DATA IN THIS EXERCISE ->
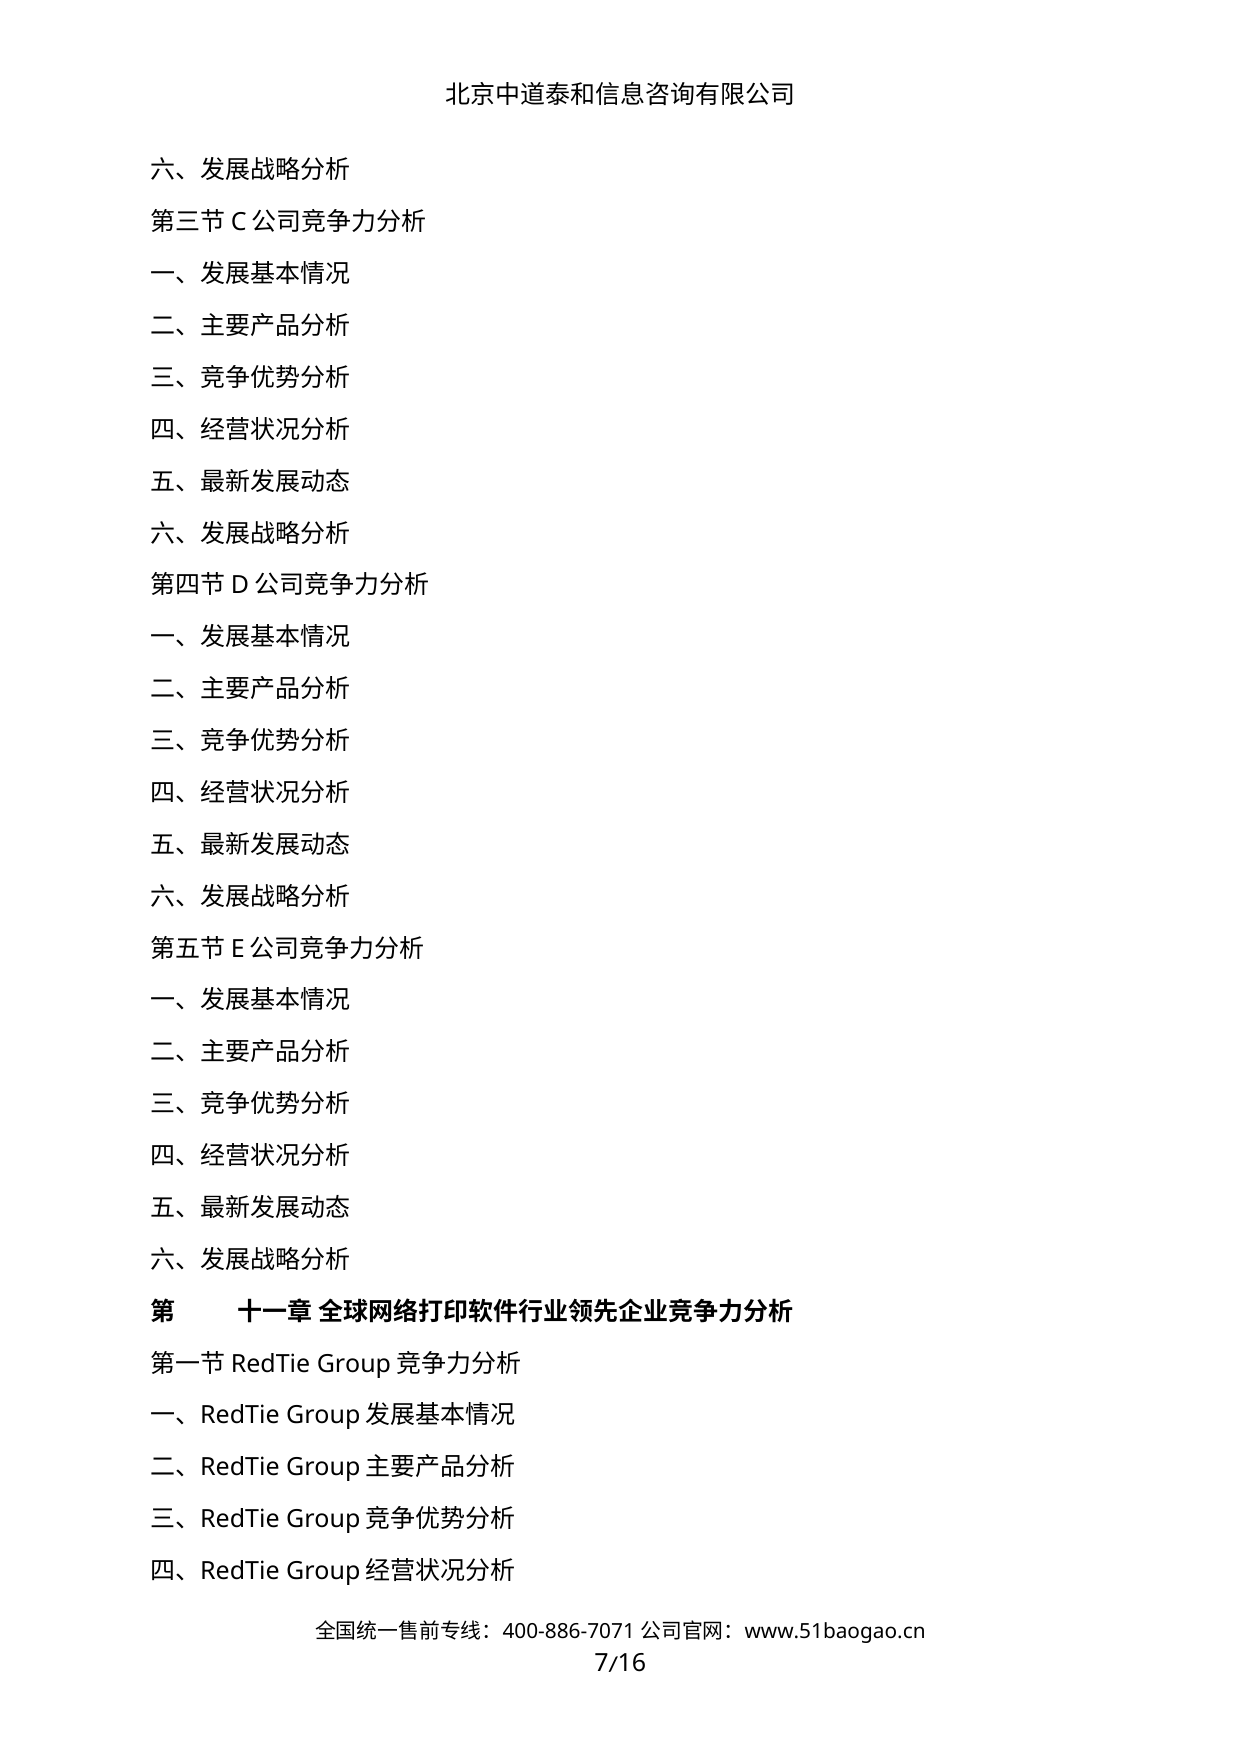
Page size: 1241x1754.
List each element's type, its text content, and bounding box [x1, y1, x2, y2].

text 二、主要产品分析 [150, 1032, 1090, 1068]
text 四、经营状况分析 [150, 772, 1090, 809]
text 一、发展基本情况 [150, 254, 1090, 290]
text 五、最新发展动态 [150, 461, 1090, 497]
text 三、竞争优势分析 [150, 721, 1090, 757]
text 五、最新发展动态 [150, 1187, 1090, 1224]
text 六、发展战略分析 [150, 876, 1090, 912]
text 二、主要产品分析 [150, 669, 1090, 705]
text 四、经营状况分析 [150, 1136, 1090, 1172]
text 一、发展基本情况 [150, 980, 1090, 1016]
text 一、发展基本情况 [150, 617, 1090, 653]
text 二、主要产品分析 [150, 306, 1090, 342]
text 六、发展战略分析 [150, 513, 1090, 549]
text 三、竞争优势分析 [150, 1084, 1090, 1120]
text 三、RedTie Group竞争优势分析 [150, 1499, 1090, 1535]
text 五、最新发展动态 [150, 824, 1090, 861]
text 六、发展战略分析 [150, 150, 1090, 186]
text 一、RedTie Group发展基本情况 [150, 1395, 1090, 1431]
text 第一节 RedTie Group竞争力分析 [150, 1343, 1090, 1379]
text 二、RedTie Group主要产品分析 [150, 1447, 1090, 1483]
text 四、RedTie Group经营状况分析 [150, 1551, 1090, 1587]
text 六、发展战略分析 [150, 1239, 1090, 1276]
text 三、竞争优势分析 [150, 357, 1090, 394]
text 第四节 D公司竞争力分析 [150, 565, 1090, 601]
text 第五节 E公司竞争力分析 [150, 928, 1090, 964]
text 第 十一章 全球网络打印软件行业领先企业竞争力分析 [150, 1291, 1090, 1327]
text 第三节 C公司竞争力分析 [150, 202, 1090, 238]
text 四、经营状况分析 [150, 409, 1090, 446]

YOUR TASK -> Drop the pictures and reproduce the rest of the entries above exactly.

SOLUTION TO THIS TASK ->
Page size: 1241x1754.
List each element's type, its text content, and bounding box [x1, y1, x2, y2].

text 二、主要产品分析 [150, 1032, 1090, 1068]
text 四、经营状况分析 [150, 772, 1090, 809]
text 一、发展基本情况 [150, 254, 1090, 290]
text 五、最新发展动态 [150, 461, 1090, 497]
text 三、竞争优势分析 [150, 721, 1090, 757]
text 五、最新发展动态 [150, 1187, 1090, 1224]
text 六、发展战略分析 [150, 876, 1090, 912]
text 二、主要产品分析 [150, 669, 1090, 705]
text 四、经营状况分析 [150, 1136, 1090, 1172]
text 一、发展基本情况 [150, 980, 1090, 1016]
text 一、发展基本情况 [150, 617, 1090, 653]
text 二、主要产品分析 [150, 306, 1090, 342]
text 六、发展战略分析 [150, 513, 1090, 549]
text 三、竞争优势分析 [150, 1084, 1090, 1120]
text 三、RedTie Group竞争优势分析 [150, 1499, 1090, 1535]
text 五、最新发展动态 [150, 824, 1090, 861]
text 六、发展战略分析 [150, 150, 1090, 186]
text 一、RedTie Group发展基本情况 [150, 1395, 1090, 1431]
text 第一节 RedTie Group竞争力分析 [150, 1343, 1090, 1379]
text 二、RedTie Group主要产品分析 [150, 1447, 1090, 1483]
text 四、RedTie Group经营状况分析 [150, 1551, 1090, 1587]
text 六、发展战略分析 [150, 1239, 1090, 1276]
text 三、竞争优势分析 [150, 357, 1090, 394]
text 第四节 D公司竞争力分析 [150, 565, 1090, 601]
text 第五节 E公司竞争力分析 [150, 928, 1090, 964]
text 第 十一章 全球网络打印软件行业领先企业竞争力分析 [150, 1291, 1090, 1327]
text 第三节 C公司竞争力分析 [150, 202, 1090, 238]
text 四、经营状况分析 [150, 409, 1090, 446]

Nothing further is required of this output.